Records excerpted from a collection:
================================

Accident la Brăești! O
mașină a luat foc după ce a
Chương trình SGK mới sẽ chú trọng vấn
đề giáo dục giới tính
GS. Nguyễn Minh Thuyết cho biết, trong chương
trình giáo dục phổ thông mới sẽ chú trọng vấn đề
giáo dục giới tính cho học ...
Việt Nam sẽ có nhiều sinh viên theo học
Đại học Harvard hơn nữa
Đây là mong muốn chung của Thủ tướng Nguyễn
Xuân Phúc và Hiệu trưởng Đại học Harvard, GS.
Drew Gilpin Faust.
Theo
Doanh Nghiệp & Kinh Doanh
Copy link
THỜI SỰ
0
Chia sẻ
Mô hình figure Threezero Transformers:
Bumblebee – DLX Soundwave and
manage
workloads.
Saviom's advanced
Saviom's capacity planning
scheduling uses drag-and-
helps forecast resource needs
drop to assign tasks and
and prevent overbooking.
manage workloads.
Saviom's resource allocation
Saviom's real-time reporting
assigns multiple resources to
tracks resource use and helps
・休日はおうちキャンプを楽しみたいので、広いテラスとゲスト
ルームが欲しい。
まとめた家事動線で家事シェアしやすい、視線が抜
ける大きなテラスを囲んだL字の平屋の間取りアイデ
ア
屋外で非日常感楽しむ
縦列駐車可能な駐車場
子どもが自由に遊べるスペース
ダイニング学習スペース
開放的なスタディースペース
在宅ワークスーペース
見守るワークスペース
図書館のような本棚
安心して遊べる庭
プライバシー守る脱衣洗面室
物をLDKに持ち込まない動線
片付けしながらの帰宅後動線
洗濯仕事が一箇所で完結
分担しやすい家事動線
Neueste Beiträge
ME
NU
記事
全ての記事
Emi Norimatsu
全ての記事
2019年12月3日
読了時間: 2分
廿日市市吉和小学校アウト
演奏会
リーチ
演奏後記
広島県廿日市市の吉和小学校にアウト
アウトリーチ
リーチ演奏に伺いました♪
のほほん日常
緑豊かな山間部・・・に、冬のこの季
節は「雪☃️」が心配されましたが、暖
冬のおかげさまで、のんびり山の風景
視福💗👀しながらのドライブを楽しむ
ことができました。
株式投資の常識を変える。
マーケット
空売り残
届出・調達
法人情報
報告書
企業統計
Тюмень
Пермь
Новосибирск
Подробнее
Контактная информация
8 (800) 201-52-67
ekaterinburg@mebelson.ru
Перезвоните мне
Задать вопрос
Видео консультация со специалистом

================================

WHAT IS BEING ASKED – Only these lines should appear in the reply: the one containing "広島県廿日市市の吉和小学校にアウト", the last line of the data, and all lines between them, each copied exactly.

RESULT OF THIS TASK –
広島県廿日市市の吉和小学校にアウト
アウトリーチ
リーチ演奏に伺いました♪
のほほん日常
緑豊かな山間部・・・に、冬のこの季
節は「雪☃️」が心配されましたが、暖
冬のおかげさまで、のんびり山の風景
視福💗👀しながらのドライブを楽しむ
ことができました。
株式投資の常識を変える。
マーケット
空売り残
届出・調達
法人情報
報告書
企業統計
Тюмень
Пермь
Новосибирск
Подробнее
Контактная информация
8 (800) 201-52-67
ekaterinburg@mebelson.ru
Перезвоните мне
Задать вопрос
Видео консультация со специалистом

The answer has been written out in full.